Dünya Romanının Serüveni bu türden bir kitap. 596 sayfa. Ama başından sonuna kadar çok rahat okunuyor. Necip Tosun’un akıcı üslubu, meseleleri ele alırkenki kapsayıcı tutumu, daha da önemlisi hangi romancı veya kitaptan söz ediyorsa, onlara dair okuyucuya doyurucu bilgi, tespit ve çözümlemeler sunması, kitabın rahat okunmasını sağlıyor. Ama bu okuyucuyu yanıltmamalı. Kitap ne kadar rahat okunursa okunsun aslında çok güç bir konuyu ele almaktadır. Necip Tosun bu kitabında da okuyucunun önüne bir harita koymak derdinde. Haritada eksik bir tarafın kalmaması için titizlik gösteriyor. Bu yüzden bu kitabın devamı niteliğinde olacağını söylediği Türk Romanının Serüveni ve Dünya Romanında Türk İmgesi çalışmalarının ismini “Sunuş”ta belirtiyor. Çünkü o da biliyor, “Dünya romanı diyorsun ama kitapta bir tane bile Türk romanı yok” tarzında haklı itirazların olacağından. O, bunun böyle olmadığını, Türk romanının ayrı bir çalışma gerektirecek genişte bir konu olduğunu belirtiyor. Bu yüzden Necip Tosun’un hangi çalışması olursa olsun onda eksiklik, ihmalkarlık, boşluk bulmak zordur.

HANGİ ROMANA NASIL BAKMALI

Dünya Romanının Serüveni bir ders kitabı olarak da okunabilir. Çünkü içinde dünya romanının bölümleri diyebileceğimiz, ayrı ülkelerin ayrı romancıları hakkında çok sayıda bilgi var. Eleştiri kitabı olarak da okunabilir, çünkü Necip Tosun inceden inceye, ancak çok dikkat edildiğinde fark edilecek bir elemeye de gidiyor.
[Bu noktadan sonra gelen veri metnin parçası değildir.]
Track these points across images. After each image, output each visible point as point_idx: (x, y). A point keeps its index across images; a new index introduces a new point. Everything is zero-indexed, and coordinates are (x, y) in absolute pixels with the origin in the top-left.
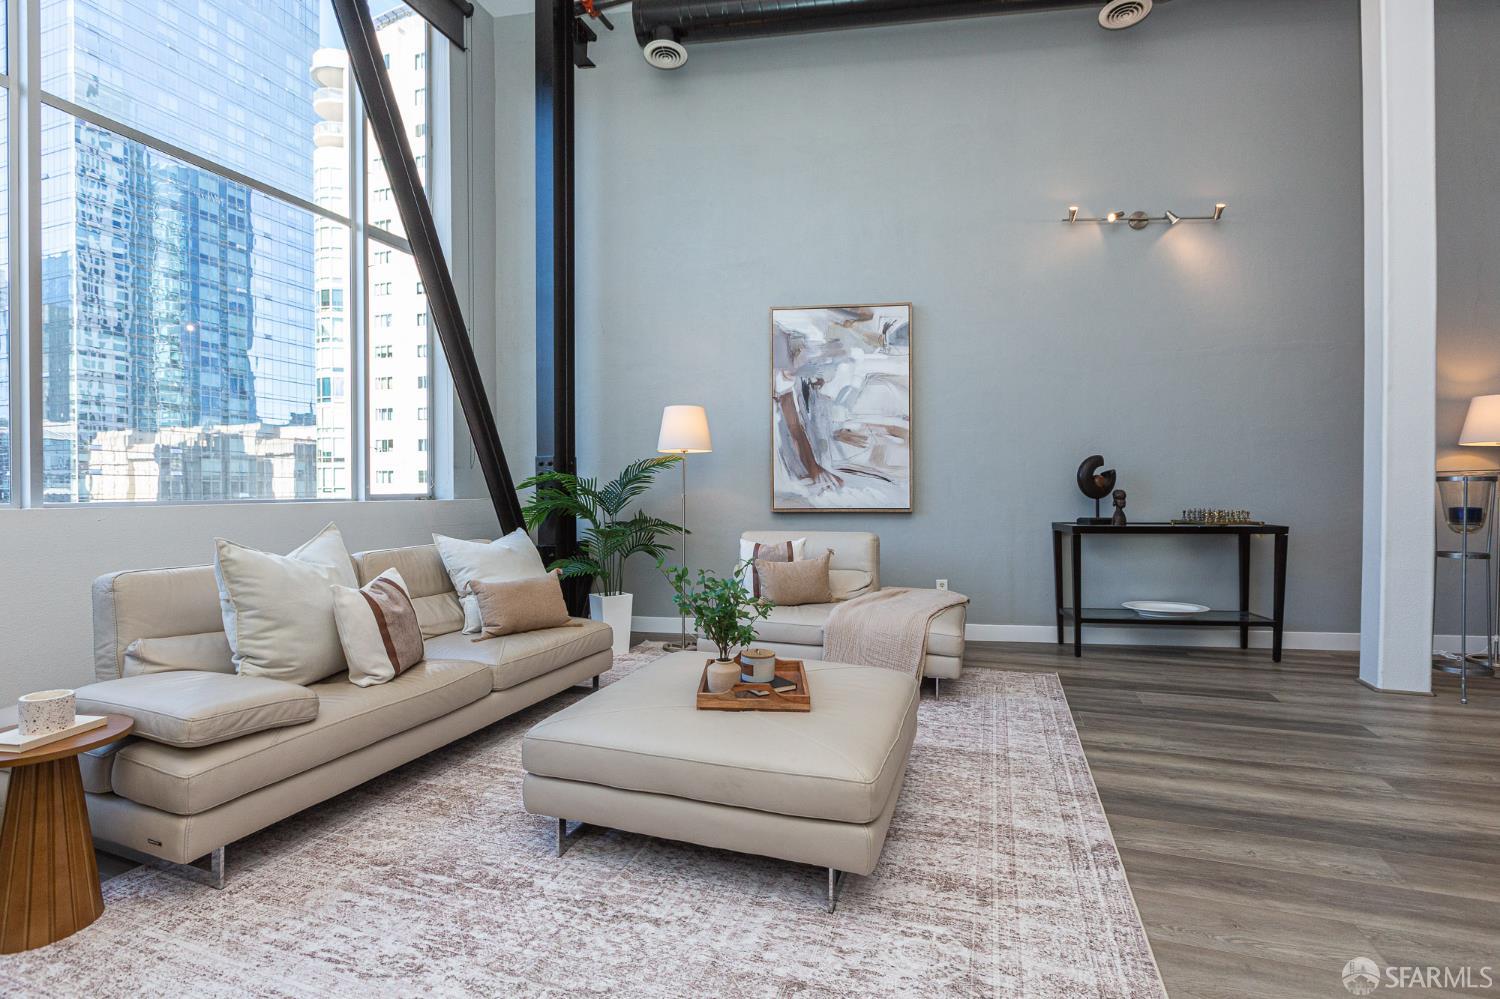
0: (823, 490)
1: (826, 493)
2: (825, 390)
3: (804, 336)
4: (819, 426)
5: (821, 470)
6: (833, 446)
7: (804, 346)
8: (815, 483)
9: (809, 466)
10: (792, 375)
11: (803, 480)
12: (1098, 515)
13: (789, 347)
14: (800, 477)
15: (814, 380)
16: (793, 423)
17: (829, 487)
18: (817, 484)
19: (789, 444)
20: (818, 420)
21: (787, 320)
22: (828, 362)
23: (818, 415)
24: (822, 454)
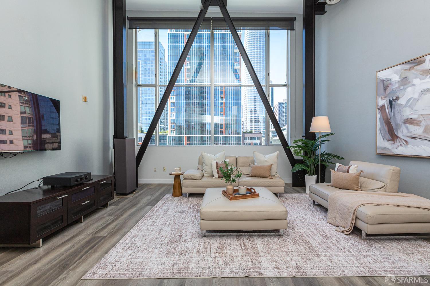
0: (398, 146)
1: (400, 148)
2: (399, 102)
3: (390, 80)
4: (397, 118)
5: (397, 137)
7: (390, 84)
8: (394, 143)
9: (393, 136)
10: (385, 97)
11: (390, 141)
13: (384, 86)
14: (388, 140)
15: (395, 98)
16: (385, 117)
17: (401, 145)
18: (396, 144)
19: (383, 126)
20: (396, 115)
21: (383, 75)
22: (401, 89)
23: (396, 113)
24: (398, 130)
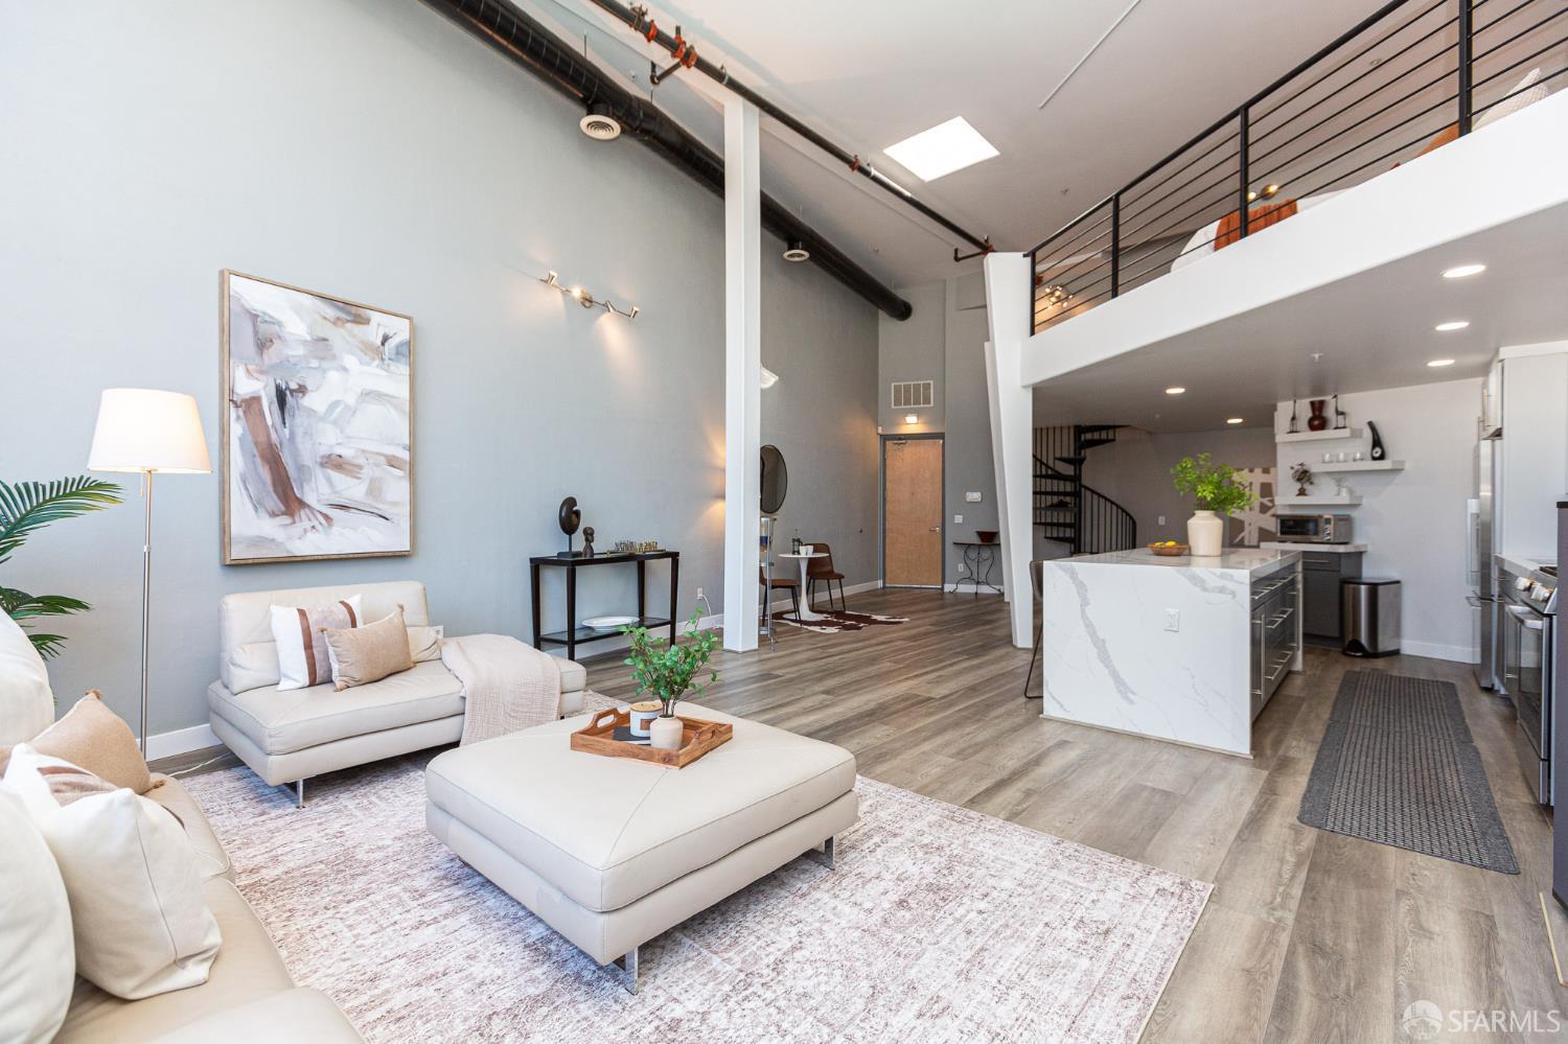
0: (305, 531)
1: (311, 536)
2: (307, 401)
3: (279, 324)
4: (300, 447)
5: (302, 504)
6: (319, 473)
7: (279, 337)
8: (294, 522)
9: (288, 500)
10: (262, 372)
11: (278, 518)
12: (570, 548)
13: (256, 332)
14: (273, 515)
15: (293, 386)
16: (262, 439)
17: (313, 527)
18: (297, 524)
19: (256, 468)
20: (299, 439)
21: (251, 294)
22: (313, 365)
23: (299, 432)
24: (305, 485)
Daha da önemlisi hangi romana nasıl bakılması gerektiğini anlatıyor. Bir kuram kitabı olarak okunabilir o, çünkü romanlardan yola çıkılarak oluşturulmuş edebiyat teorilerine değindiği gibi Necip Tosun, belli teori ve anlayışlarla yazılmış romanları da irdeliyor. Hem de o teorilerin eşliğinde. Bu yüzden roman nedir, hangi romancılar nasıl okunmalıdır gibi soruların cevaplarını merak eden herkese rahatlıkla tavsiye edilebilecek bir kitap Dünya Romanının Serüveni. Onda teorileri de takip edebilirsiniz, roman tarihini de, ele alınan romanların neden önemli olduğunu da. Yine bu yüzden Dünya Romanının Serüveni bir başlama noktası, giriş kapısı veya yol haritasıdır.

Kitap 46 yazıdan oluşuyor. “Sunuş” ve “Son Söz”ü dahil edersek, yazılardan sekiz tanesi roman sanatına dair genel konuları merkeze alıyor. Diğer yazılarda bir romancı veya roman ele alınmış. İki türdeki yazılarda da görülecektir ki Necip Tosun’un roman yazıları, onun okuma serüveninin bir parçasıdır. Bu yüzden mesela Balzac’la ilgili yazarken, onun bir romanına yoğunlaşır fakat Balzac’ın diğer romanlarını da gözden kaçırmaz. Necip Tosun’daki bütüncül bakış, bir romancıyı ele alırken de bu şekilde kendini gösterir. Yetmiyor, Necip Tosun Balzac hakkında yazılmış kitapları da devreye sokar. Aynı şey Dostoyevski, Tolstoy, Zola veya Joyce için de geçerlidir. Bu yüzden Dünya Romanının Serüveni’ndeki her bir yazı ayrı bir okuma serüvenine dayanıyor. Bu şekilde çok sayıda yapılan okuma serüvenleri, Dünya Romanının Serüveni’ne dönüşüyor.